Is he trying to tell me something? I was so sick of men ordering me around and telling me what to do. I’d lapsed with Renzo enough to trust him, to want to believe in him. But I wouldn’t lower my guard so much to assume this random Bernardi soldier was trying to give me a helpful tip.

“Well, I know better than to waste my breath and energy screaming for help.” I couldn’t stop this sarcasm from coming forth. It was likely a defense mechanism, a deterrence from realizing how dire my situation was.

“Don’t—” The other soldier shut up as the door’s knob was twisted.

Both men turned to watch others enter the cell, and as they filed in, I got scared. Now, I felt terrified. With these Romano soldiers coming into my space, I realized what was going on.

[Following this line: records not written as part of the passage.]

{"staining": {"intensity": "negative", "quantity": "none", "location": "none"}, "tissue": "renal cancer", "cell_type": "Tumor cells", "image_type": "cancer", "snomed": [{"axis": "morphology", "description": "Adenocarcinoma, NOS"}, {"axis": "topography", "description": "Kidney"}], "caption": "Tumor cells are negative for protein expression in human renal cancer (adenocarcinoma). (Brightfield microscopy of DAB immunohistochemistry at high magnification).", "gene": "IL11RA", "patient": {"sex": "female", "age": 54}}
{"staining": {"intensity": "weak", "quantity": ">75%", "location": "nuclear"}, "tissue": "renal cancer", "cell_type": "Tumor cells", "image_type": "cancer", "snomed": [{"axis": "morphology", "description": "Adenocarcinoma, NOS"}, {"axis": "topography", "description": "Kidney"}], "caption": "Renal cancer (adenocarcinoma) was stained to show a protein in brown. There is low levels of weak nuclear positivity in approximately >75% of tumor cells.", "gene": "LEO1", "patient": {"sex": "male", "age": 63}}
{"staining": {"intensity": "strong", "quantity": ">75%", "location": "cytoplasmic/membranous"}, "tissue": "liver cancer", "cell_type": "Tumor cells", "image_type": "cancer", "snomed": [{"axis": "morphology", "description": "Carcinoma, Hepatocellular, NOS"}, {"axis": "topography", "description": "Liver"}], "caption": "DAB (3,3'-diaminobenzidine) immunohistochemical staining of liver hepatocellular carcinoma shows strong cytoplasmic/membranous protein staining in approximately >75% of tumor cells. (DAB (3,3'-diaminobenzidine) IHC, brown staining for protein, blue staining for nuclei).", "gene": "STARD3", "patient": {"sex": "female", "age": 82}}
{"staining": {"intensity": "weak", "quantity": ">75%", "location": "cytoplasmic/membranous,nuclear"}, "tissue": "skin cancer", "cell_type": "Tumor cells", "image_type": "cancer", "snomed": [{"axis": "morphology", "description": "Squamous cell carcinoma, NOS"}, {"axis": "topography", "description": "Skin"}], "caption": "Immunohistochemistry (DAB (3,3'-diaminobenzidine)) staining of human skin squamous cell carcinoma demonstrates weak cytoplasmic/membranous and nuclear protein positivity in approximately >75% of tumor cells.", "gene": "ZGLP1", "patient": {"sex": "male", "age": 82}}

Giovanni Bernardi must have heard that Renzo was with me, the supposed enemy, when all I was trying to do was identify Luka and Father’s killer. I was trying to help. I was risking the wrath of my mother to side with their Family and freely assist them in this mystery.

But Giovanni hadn’t stepped in and interfered by removing me from Renzo’s side.

He’d gone so far as to tell the Romanos to collect me.

Fuck!

These Romanos could only be here for one damn reason. Nickolas was coming for his intended. He was sending his men here to retrieve me, and there wasn’t anything I could do about it.

Running from them would be impossible.

Attacking them would be pointless.

They outnumbered me. They had weapons.

I was well and truly fucked, bound and captured to be sent off to the sadistic man my mother wanted me to marry so she could delude herself further with the chance of having power and more money.

“Good.” One of the Romano soldiers acknowledged my presence with a curt nod. He wasn’t speaking to me as he took in the visual proof that I’d been brought here. They were collaborating on this whole thing. “We appreciate your finding her,” he told the Bernardi guard who’d firmly suggested that I shut up.

“We’ll move her soon,” he told them, leading his group of soldiers out of the cell once more.

Both of the Bernardi soldiers left with them.

As the door clanged shut, they left me all alone.

Stuck with the company of my worst fears coming true, I clung to the stupid thought that I’d been robbed.

I wished that I could’ve had more time with Renzo. Kissing his bossy lips. Feeling his hard, strong body holding mine. And melting under the comfort of his hand gripping mine as we talked.

It wasn’t enough. I wanted more with him. I wanted it all with him. A lifetime.

But that was all we could have.

As soon as those men returned, I’d be taken to my fiancé. I’d be held somewhere to ensure I stayed put and behaved until they deemed me fit for our wedding.

Fuck that.

I’d kill myself before becoming Nickolas’s wife.

I belonged to Renzo, with my heart, body, and soul.

No other man would ever take his place for as long as I lived.